Le dernier kilomètre

Publié le mardi 17 novembre 2020

Il y a ce sentiment étrange que nous en avons mis sous le tapis, pendant des années, des siècles, et que
tout cela remonte aujourd’hui, à force d’accumulation, en déclenchant toutes sortes d’intolérances.
Sous le tapis, angles morts, laissés-pour-compte… Elles sont nombreuses, les expressions, à décrire
ces phénomènes de non-prise en compte, consciente ou non, de parties prenantes potentielles, ou d’effets
induits ou collatéraux.

L’économie a inventé la notion d’externalités pour reconnaître que ses cadres d’analyse laissaient de côté
un certain nombre de phénomènes. Depuis, la responsabilité sociale de l’entreprise, l’entreprise inclusive,
la décarbonation, la diversité, les stratégies dites Bas de la pyramide, l’égalité professionnelle entre les
femmes et les hommes, la lutte contre l’exclusion et les inégalités… se sont imposés comme des enjeux
d’autant plus importants qu’ils avaient été longtemps négligés. Car longtemps, le progrès a été comme
un train lancé à pleine vitesse, qui faisait peu de cas de ce qui l’entourait et laissait dans son sillage
beaucoup de laissés-pour-compte.

Tous ces trains manqués n’ont pas les mêmes explications. L’efficacité et le pragmatisme ont compté.
Le développement économique s’est longtemps opéré dans une approche industrielle, dans laquelle
le traitement singulier avait un coût marginal important. La notion de “dernier kilomètre”, bien connue
en logistique, traduit le fait que le coût de traitement s’accroît au fur et à mesure qu’on se rapproche
du point de livraison final, au fur et à mesure qu’on touche au singulier. Embarquer toutes les parties
prenantes nécessite un travail de fourmi.
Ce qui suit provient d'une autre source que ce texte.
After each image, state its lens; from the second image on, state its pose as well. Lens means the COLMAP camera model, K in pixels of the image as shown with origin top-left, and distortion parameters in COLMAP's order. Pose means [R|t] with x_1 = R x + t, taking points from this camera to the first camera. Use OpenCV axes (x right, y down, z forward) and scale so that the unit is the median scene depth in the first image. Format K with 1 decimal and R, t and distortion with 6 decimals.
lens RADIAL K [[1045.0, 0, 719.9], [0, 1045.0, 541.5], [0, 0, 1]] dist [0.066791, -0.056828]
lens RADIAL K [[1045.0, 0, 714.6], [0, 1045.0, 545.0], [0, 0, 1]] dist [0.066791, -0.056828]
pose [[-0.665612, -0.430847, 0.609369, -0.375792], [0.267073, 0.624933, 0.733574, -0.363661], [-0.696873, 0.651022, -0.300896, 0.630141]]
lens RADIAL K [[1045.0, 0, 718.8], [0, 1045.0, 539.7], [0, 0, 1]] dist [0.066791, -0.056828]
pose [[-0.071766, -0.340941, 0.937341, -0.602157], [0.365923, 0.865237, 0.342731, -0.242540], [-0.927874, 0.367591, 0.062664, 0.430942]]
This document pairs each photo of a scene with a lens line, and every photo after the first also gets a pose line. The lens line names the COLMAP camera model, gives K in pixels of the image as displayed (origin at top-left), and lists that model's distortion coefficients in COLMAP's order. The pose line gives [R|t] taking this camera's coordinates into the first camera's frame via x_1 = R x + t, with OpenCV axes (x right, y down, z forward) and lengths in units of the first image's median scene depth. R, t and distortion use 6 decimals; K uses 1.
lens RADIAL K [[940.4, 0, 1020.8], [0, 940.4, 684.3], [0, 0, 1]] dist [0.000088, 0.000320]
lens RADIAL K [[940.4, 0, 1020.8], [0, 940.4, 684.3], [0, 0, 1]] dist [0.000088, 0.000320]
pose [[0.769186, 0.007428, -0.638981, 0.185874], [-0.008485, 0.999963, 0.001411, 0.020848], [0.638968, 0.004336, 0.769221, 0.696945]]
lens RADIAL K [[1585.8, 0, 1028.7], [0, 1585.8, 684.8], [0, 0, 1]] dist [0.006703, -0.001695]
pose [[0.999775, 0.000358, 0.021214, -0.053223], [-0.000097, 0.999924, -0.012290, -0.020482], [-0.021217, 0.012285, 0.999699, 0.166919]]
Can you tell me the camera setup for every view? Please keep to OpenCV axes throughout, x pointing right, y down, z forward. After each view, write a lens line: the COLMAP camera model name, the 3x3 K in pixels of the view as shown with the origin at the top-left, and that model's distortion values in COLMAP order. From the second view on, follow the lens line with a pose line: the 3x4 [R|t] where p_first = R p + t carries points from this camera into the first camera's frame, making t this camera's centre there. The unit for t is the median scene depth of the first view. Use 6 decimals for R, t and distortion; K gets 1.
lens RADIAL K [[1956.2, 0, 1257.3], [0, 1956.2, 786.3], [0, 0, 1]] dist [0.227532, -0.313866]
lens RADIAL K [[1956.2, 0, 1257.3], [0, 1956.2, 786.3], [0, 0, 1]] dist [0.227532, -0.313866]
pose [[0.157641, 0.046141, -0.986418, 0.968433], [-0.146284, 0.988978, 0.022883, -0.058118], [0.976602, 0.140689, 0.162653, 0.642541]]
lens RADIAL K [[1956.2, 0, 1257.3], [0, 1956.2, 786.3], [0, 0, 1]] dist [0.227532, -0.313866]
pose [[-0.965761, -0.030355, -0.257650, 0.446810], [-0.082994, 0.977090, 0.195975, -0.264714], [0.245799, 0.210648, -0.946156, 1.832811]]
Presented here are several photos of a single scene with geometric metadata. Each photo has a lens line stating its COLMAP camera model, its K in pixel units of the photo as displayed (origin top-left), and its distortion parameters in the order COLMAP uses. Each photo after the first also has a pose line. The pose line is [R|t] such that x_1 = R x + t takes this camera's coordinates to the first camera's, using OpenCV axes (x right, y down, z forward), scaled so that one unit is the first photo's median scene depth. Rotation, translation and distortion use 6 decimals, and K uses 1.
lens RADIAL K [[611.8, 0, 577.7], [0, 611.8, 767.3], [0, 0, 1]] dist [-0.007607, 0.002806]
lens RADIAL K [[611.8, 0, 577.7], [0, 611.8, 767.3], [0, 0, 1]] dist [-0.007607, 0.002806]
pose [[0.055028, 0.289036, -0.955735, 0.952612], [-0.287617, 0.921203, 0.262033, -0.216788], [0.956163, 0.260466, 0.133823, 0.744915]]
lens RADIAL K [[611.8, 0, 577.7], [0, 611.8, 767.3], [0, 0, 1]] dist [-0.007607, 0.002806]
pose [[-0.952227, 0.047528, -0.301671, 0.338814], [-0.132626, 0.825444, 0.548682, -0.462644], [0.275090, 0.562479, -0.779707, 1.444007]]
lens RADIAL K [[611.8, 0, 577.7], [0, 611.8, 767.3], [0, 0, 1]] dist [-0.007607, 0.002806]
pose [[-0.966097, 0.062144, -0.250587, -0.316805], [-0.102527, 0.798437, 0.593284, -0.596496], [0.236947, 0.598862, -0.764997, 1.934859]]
Une autre explication à ces oublis s’impose malheureusement, celle des sacrifices que l’on fait au nom
de l’idée de progrès. Les grandes découvertes ont été conduites les cales remplies d’esclaves. Les promesses
de l’intelligence artificielle se font aujourd’hui en partie sur le dos de damnés du numérique, travailleurs
essentiels au perfectionnement de cette technologie, mais relégués aux oubliettes pour en préserver
le mythe.

Comment la finance peut-elle aider à sortir les gens de la pauvreté ? Quelle place et quel rôle pour
les soutiers du numérique ? Comment se traite la question des déchets, effet induit longtemps négligé du
progrès ? Comment les champions cachés, ces PME très performantes mais peu visibles, parviennent-ils
à recruter ? Comment, pour une entreprise, prendre le temps de s’intéresser aux start-up et d’intégrer
les technologies qu’elles développent ? Les articles de ce numéro traitent, selon des dimensions différentes,
de la capacité des entreprises à prendre en compte les angles morts.

Le dernier kilomètre, qu’il s’agit de parvenir à accomplir enfin, consiste à ne laisser plus rien ni personne
au bord de la voie. Un dernier kilomètre qui ne marque pas la fin d’un voyage pour le train du progrès,
mais l’entrée dans un cheminement apaisé et sans limite. Chi va sano va lontano.